EXERCISE DETAILS
Answer these questions from the abstract on nanoferromagnetics and tumor cells:
(a) Which two methods were used to evaluate genotoxic influence and mitochondrial potential?
(b) What nanoparticle diameters are named for the nanoferromagnetics given at 3 mg/kg?
(c) What stays constant when iron nanoparticles with a smaller diameter raise the transmembrane potential?
-------- SOURCE EXTRACT
Evaluation of the genome stability and mitochondrial potential of tumor cells in vivo under the action of nanoferromagnetics with different sizes of nanoparticles

The transmembrane potential and genome stability of tumor cells under nanoferromagnetic action with different sizes of nanoparticles were studied in vivo. An evaluation of the genotoxic influence of nanoeferromagnetics on tumor cells and changes in their mitochondrial potential was carried out with the application of a micronuclei test and mitochondrial fluorescent probe JC-1. Nanoferromagnetics with nanoparticle diameters of 40 and 100 nm at a concentration of 3 mg/kg were not found to deminish the trasmembrane mitochondrial potential and the genome of tumor cells and increase the micronucleus frequency of tumor cells to only a small extent. Iron nanoparticles at a concentration of 6 mg/kg were noted to demonstrate an antidromonous character of the changing mitochondrial potential and micronuclei frequency depending on their size. Iron nanoparticles with a smaller diameter were found to provoke an essential rise in the transmembrane potential of tumor cell metachondria on the background of a constant number of micronuclei, and the opposite was true for those with a greater diameter. The data obtained can serve as an important criterion for further studies in experimental oncology to create an optimal system for delivering anticancer preparations to tissue targets.
----------------
-------- RECORDED INFORMATION
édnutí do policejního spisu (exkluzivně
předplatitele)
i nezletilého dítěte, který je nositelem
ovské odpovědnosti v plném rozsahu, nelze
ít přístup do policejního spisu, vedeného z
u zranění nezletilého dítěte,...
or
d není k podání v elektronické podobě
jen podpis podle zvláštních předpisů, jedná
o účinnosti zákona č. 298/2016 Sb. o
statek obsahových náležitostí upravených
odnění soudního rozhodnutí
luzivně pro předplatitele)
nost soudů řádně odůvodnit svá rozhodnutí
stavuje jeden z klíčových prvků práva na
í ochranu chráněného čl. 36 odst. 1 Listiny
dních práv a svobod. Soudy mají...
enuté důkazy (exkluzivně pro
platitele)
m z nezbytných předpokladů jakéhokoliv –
----------------
ANSWER TO THIS PROBLEM
(a) A micronuclei test and the mitochondrial fluorescent probe JC-1.
(b) 40 nm and 100 nm.
(c) The number of micronuclei.